* INSTRUÇÕES DO EXERCÍCIO
[1] Segundo o texto sobre os recursos da AGU no STF, quantos recursos foram interpostos pela 2ª Região?
[2] Indique se cada afirmação abaixo está de acordo com o texto sobre os recursos da AGU no STF. Responda sim ou não e cite as palavras do texto que decidem.
(a) O ministro Cezar Peluso considerou devido o pagamento de indenização por danos morais pela União.
(b) O recurso extraordinário da AGU foi movido contra um acórdão da Turma Recursal do Juizado Especial Federal do Amazonas.
(c) A 3ª Região corresponde ao Rio de Janeiro.
[3] Dê continuidade ao texto sobre os recursos da AGU no STF a partir da última frase apresentada.

* TEXTO FORNECIDO
★ ★ ★ ★

A Secretaria-Geral de Contencioso da Advocacia-Geral da União (AGU) apresentou no Supremo Tribunal Federal (STF), de julho a novembro deste ano, 244 recursos contra ações em que a União é parte. Destes, 122 estão pendentes de julgamento e 55 foram julgados favoráveis, o que representa 54,92%, do total de recursos apresentados. Todos eles foram julgados de forma monocrática, ou seja, distribuídos para análise de um ministro da Corte.
A AGU também acompanhou durante o ano o andamento de 9.433 recursos que hoje tramitam no STF, mas foram interpostos na Justiça Federal de todo o país, pelas unidades da instituição nas cinco Regiões - 1ª (DF), 2ª (RJ), 3ª (SP), 4ª (RS) e 5ª (PE). A 1ª Região interpôs 1.458 recursos, a 2ª 4.846, a 3ª 261, a 4ª 994 e a 5ª 1874.
No início deste mês, a AGU conseguiu uma decisão importante do ministro Cezar Peluso, que considerou indevido o pagamento de indenização por danos morais pela União, por causa da falta de um projeto de lei que reajuste anualmente, os salários dos servidores públicos federais, como determina a Constituição Federal. A decisão foi no julgamento do recurso extraordinário da AGU movido contra um acórdão da Turma Recursal do Juizado Especial Federal do Amazonas que determinava o pagamento de indenização a funcionários públicos.
O ministro Cezar Peluso concordou com os argumentos da AGU de que é da competência privativa do presidente da República, a iniciativa para elaborar um projeto de lei, que conceda a revisão anual no salário dos servidores públicos. O Poder Judiciário, disse o ministro, não pode impor um prazo para que isso ocorra.

★ ★ ★ ★

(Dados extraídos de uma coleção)
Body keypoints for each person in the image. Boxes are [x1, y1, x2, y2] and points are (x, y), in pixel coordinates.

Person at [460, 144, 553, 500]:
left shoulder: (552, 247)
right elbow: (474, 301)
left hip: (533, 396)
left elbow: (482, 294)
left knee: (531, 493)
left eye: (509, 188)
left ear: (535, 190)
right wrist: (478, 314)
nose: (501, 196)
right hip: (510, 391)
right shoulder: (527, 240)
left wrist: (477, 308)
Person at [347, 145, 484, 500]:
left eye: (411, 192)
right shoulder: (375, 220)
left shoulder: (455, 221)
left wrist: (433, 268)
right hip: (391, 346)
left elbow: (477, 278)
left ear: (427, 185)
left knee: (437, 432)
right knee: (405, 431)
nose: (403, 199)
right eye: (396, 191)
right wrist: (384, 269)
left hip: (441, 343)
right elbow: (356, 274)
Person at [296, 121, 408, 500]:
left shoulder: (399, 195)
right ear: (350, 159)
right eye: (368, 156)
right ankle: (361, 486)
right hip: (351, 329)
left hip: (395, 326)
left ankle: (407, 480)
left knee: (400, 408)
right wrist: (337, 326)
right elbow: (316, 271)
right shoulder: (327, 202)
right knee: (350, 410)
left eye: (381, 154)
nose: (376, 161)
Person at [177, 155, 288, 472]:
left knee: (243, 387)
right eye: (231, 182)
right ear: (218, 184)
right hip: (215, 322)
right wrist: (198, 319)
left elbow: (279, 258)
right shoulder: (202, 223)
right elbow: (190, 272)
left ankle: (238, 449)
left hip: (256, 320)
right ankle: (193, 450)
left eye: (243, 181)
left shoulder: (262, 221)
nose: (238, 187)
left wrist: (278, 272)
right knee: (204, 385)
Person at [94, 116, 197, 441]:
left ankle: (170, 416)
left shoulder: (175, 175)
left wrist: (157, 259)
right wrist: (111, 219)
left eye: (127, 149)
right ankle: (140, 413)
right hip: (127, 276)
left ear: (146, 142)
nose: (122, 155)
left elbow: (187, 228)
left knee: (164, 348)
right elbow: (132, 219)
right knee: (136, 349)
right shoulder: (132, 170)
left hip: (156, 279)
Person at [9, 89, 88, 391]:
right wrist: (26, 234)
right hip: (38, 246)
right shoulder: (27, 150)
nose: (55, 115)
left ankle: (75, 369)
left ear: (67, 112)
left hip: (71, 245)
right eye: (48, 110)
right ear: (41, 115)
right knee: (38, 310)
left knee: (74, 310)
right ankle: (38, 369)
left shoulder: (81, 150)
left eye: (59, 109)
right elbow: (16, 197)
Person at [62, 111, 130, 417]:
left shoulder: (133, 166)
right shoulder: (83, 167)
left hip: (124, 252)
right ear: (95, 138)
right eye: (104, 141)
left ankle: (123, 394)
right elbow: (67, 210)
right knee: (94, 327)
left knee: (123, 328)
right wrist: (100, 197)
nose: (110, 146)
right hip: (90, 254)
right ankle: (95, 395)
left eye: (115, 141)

★ ★ ★ ★

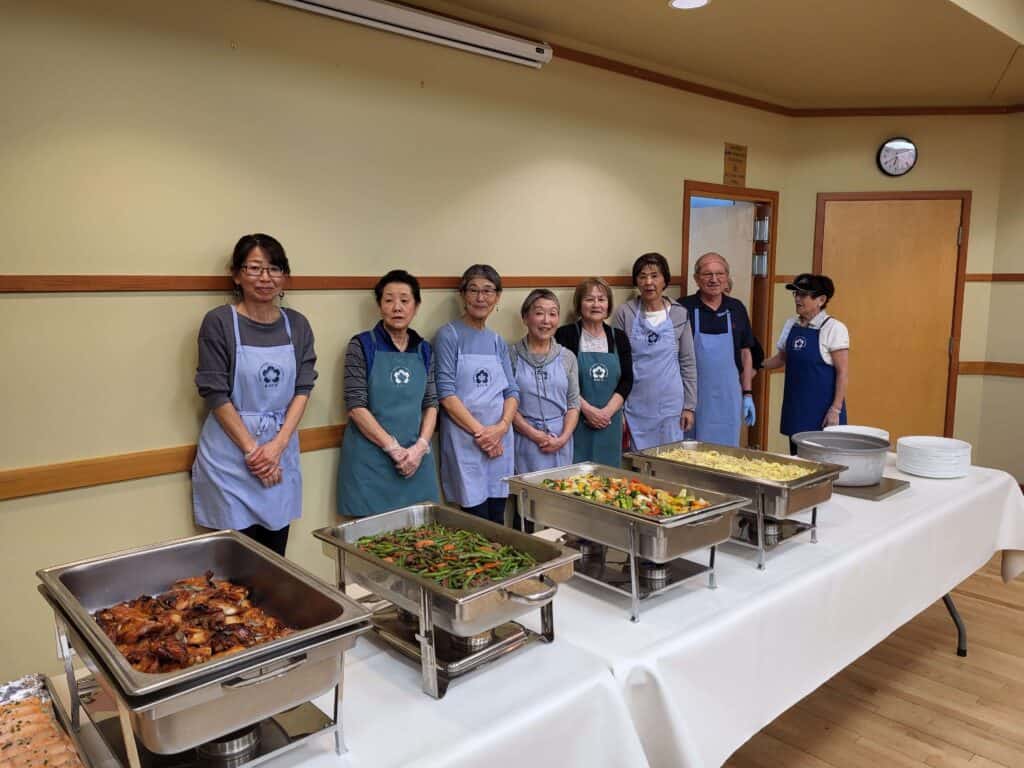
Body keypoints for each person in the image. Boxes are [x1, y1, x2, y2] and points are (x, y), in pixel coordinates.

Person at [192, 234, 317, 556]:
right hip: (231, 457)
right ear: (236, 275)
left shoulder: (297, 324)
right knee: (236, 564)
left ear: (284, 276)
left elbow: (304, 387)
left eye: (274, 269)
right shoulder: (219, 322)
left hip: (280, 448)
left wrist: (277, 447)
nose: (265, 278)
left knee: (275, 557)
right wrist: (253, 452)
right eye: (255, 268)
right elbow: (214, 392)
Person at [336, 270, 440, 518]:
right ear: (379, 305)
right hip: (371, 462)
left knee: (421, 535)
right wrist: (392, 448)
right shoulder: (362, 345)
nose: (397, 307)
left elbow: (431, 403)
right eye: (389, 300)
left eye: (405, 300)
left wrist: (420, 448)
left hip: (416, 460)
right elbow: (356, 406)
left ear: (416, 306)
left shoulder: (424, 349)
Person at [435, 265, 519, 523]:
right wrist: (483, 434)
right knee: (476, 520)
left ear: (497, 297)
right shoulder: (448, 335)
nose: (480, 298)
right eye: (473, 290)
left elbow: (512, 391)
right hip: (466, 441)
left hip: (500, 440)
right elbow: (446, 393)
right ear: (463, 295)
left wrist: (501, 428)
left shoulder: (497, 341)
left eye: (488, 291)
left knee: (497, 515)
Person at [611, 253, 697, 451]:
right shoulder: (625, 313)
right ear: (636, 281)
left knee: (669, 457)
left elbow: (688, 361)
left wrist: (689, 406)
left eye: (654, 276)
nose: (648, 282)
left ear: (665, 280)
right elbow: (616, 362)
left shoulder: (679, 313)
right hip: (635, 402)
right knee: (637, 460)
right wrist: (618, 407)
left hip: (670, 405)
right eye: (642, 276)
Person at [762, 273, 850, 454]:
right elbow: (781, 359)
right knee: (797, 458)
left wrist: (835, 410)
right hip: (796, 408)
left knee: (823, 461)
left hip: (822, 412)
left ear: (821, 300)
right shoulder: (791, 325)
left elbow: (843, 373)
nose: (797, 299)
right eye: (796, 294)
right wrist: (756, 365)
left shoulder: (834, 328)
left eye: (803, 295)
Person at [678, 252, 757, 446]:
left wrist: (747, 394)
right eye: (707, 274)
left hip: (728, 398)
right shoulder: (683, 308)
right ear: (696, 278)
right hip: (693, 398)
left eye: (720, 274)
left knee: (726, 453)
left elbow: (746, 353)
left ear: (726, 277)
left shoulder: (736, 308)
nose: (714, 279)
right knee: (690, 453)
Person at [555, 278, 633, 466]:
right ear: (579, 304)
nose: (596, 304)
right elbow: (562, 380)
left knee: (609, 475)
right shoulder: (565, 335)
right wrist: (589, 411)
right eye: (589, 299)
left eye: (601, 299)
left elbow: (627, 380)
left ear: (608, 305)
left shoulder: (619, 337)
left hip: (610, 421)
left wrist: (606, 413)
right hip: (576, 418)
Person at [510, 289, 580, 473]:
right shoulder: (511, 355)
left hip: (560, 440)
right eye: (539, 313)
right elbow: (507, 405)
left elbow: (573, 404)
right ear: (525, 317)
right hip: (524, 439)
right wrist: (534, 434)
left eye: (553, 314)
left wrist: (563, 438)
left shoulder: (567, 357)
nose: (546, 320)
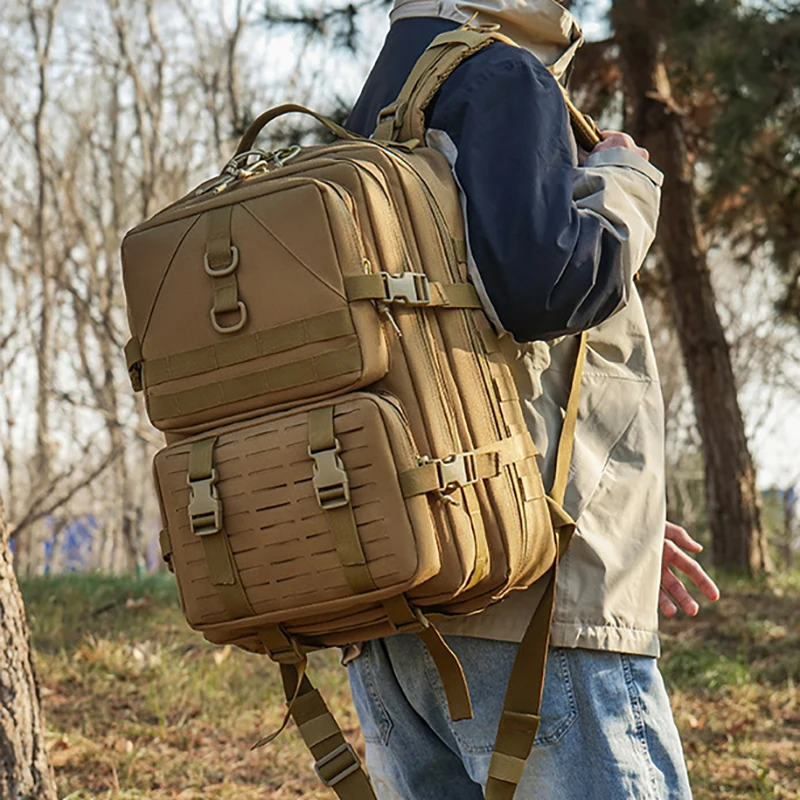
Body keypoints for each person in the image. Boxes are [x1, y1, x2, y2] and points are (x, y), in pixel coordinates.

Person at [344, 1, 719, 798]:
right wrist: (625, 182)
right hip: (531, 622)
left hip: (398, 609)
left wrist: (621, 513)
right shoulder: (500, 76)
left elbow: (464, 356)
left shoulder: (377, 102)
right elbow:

★ ★ ★ ★

* EXERCÍCIOS RESOLVIDOS
[1] 4.846 recursos.

[2]
(a) Não: "considerou indevido o pagamento de indenização por danos morais pela União".
(b) Sim: "contra um acórdão da Turma Recursal do Juizado Especial Federal do Amazonas".
(c) Não: "3ª (SP)".

[3]
Outro recurso extraordinário da AGU acolhido manteve a fixação de 6% de juros ao ano, nas decisões que condenam a Fazenda Pública a pagar verbas remuneratórias a servidores e empregados públicos federais. Esse percentual foi fixado pelo artigo 1º-F, da Lei 9.494/97, mas a Turma Recursal dos Juizados Especiais Federais do Rio de Janeiro concedeu decisões que fixavam os juros em 1% ao mês e consideravam este artigo inconstitucional. O ministro Marco Aurélio Mello concordou com a sustentação da AGU de que uma ação que questiona a constitucionalidade de uma lei deve ser julgada pelo STF, conforme determina a Constituição Federal.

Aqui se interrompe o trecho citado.